■ Texto fornecido ■
------
*CASCATAS DE CRISTALINAS ÁGUAS* - Manoel Ferreira


EPÍGRAFE:



Águas de amor cristalino seguem em mim dentro o rio de sendas e veredas do sonho do verbo "Ser", vou seguindo-lhe eivado de esperanças e fé. (Manoel Ferreira)



Sonhos... Dentro de outros sonhos, sonhos, dentro de outros sonhos, sonhos. dentro de outros sonhos, sonhos...
Águas e estrelas. Abro as portas de meu bosque verde e sombrio, desse bosque com cheiro de abismo onde corre água, cristalinas águas, e nalgum lugar, por que citar o nome, quem o conhece, não esquece jamais?, estas águas cristalinas descem de cascatas, nalguma gruta águas pingam de “estalactites que descem/estalactites que sobem”. Aqui, junto à janela, madrugada, três e meia da manhã, o ar é mais calmo, de onde imagino as águas seguindo o curso nos rios de todos os lugares, em todos os lugares do mundo, exceto no deserto onde não é lugar dela. Estrelas, estrelas, águas correndo em rios. Lua, águas correndo no oceano.
As palavras estalam entre os dentes em estilhaços frágeis? Por que não me vem a chuva dentro? Quero ser água. Purificai-me um pouco e terei a massa desses seres que se guardam atrás da chuva.
A inspiração dói em todo o corpo. Mais um único segundo e precisarei ser mais do que uma inspiração, ser cascatas de cristalinas águas. Ao invés, quem lá pode saber se de antemão e revezes, dessa asfixiante felicidade, como um excesso de ar, sentirei cristalina a impotência de ter mais do que uma inspiração, de ultrapassá-la, de possui-la – e ser realmente água.
------
■ Entradas listadas ■
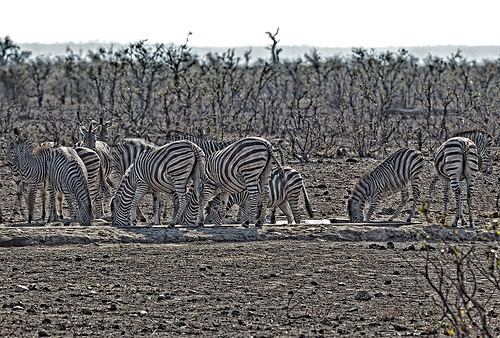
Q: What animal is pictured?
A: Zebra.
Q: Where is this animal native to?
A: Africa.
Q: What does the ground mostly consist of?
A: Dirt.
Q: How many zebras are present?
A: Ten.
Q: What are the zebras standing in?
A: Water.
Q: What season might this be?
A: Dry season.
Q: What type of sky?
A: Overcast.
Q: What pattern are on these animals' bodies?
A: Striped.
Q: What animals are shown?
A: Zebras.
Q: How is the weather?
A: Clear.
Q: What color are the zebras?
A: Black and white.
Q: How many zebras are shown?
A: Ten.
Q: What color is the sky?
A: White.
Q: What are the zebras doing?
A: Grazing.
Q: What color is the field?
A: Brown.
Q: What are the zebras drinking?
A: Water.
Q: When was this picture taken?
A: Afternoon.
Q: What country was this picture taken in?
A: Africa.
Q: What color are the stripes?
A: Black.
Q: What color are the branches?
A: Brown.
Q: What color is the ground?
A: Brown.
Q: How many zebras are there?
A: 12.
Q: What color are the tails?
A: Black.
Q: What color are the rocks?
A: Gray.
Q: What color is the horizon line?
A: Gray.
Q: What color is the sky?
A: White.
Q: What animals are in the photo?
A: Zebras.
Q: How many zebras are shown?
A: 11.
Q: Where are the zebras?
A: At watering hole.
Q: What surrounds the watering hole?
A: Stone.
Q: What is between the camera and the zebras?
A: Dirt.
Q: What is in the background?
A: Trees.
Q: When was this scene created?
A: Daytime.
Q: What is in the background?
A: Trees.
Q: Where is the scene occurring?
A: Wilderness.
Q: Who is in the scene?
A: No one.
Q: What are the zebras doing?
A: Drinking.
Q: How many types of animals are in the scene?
------
■ Exercício proposto ■
Responda, por favor, a estas perguntas sobre o texto fornecido:
(a) Segundo a epígrafe, de que vai eivado quem segue o rio?
(b) Que horas são junto à janela, na madrugada?
(c) O que dói em todo o corpo?

■ Resposta correta ■
(a) De esperanças e fé.
(b) Três e meia da manhã.
(c) A inspiração.